Advanced Undergraduate and Graduate-level
Function of the human body focusing on chemical properties, function, and metabolism of nutrients. Biochemistry of nutrients with a limited focus on medical aspects of nutrient metabolism. For advanced undergraduates and graduate students needing to enhance background prior to NUTR 600.
This course focuses on food and nutrition policy on a federal, state, and local level. Topics covered include policy formation, interest/consumer advocacy groups, key legislation, how research informs policy, equity and diversity, global food policy issues, sustainability and health, advocacy, and current public health nutrition policy hot topics and examples.
This course is designed to introduce students to clinical trials in nutrition, including experimental designs, nutrition intervention methods, and skills necessary to critically analyze, describe, and evaluate feeding and behavioral nutrition interventions. The course covers concepts, skills and methods related to nutrition interventions, with an emphasis on theory-based interventions at the individual, community, or environmental levels to improve health and nutrition outcomes.
Cell biochemistry and physiology emphasizing integration of proteins, carbohydrates, and lipids in whole-body metabolism; regulation of energy expenditure, food intake, metabolic adaptations, and gene expression; and macronutrient-related diseases (atherosclerosis, obesity).
This course covers nutrition during the life cycle. Units include women during preconception, pregnancy, and lactation; infancy; childhood; adolescence; and older adults (65+). Nutrient and energy needs, assessment of nutritional status, and cultural and socioeconomic barriers are discussed for each phase.
Cell biochemistry and physiology emphasizing metabolism of vitamins and minerals including antioxidant protection, immune function, nutrient control of gene expression, and disease states induced by deficiencies (e.g., iron-deficient anemia).
Course teaches the future nutrition professional the art and science of communicating with individuals, groups, and the public. Students will enhance cultural awareness and frame nutrition messages for mass media including social media.
This course will focus on the laboratory mouse as a model organism to learn fundamental genetic concepts and understand how state-of-the-art experimental approaches are being used to elucidate gene function and the genetic architecture of biological traits.

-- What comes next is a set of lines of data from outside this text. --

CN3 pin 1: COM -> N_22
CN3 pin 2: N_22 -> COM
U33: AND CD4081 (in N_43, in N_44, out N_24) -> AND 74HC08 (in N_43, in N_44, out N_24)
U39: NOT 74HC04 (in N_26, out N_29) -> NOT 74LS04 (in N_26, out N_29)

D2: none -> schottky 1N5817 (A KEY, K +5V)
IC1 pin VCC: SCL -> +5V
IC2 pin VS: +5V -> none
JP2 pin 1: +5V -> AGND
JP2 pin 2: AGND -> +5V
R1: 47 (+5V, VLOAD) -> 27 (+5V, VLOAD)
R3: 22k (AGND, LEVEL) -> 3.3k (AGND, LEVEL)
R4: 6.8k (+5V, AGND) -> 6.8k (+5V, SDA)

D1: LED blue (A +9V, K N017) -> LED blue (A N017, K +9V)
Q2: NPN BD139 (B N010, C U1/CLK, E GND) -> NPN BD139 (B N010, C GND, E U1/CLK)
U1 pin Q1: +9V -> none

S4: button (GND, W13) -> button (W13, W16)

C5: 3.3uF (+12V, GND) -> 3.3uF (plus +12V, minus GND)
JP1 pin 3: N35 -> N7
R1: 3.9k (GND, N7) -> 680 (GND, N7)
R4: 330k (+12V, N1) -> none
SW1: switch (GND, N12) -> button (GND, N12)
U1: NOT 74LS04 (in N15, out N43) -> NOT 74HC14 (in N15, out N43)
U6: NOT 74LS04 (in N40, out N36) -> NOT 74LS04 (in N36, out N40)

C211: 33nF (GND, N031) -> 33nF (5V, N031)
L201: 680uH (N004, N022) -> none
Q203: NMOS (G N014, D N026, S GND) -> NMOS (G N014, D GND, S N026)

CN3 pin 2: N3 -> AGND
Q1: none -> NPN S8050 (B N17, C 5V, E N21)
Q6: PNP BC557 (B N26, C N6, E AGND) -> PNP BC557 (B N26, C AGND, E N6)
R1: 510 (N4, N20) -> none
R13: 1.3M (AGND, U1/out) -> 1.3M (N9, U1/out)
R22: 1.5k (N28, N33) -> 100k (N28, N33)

Permission of the instructor for nonmajors. Basic concepts of institutional food service systems management applied to small and medium-sized health care facilities in the community.
This is a food service management practicum that applies the basic concepts of institutional food service systems. Two laboratory hours per week.
This is an honors course for research for the first semester of senior year, to be followed by NUTR 692H in the second semester. NUTR 691H/692H is a two-course sequence. Enrollment is only for students approved to conduct a senior honors thesis project.
Permission of the instructor. Directed readings or laboratory study of a selected topic. Requires a written proposal to be submitted to and approved by the B.S.P.H. Committee and faculty research director. A written report is required. May be taken more than once for credit. Six laboratory hours per week.
Permission of the instructor. Individual arrangements with faculty for bachelor and master students to participate in ongoing research.
Permission of the instructor. Reading and tutorial guidance in special areas of nutrition.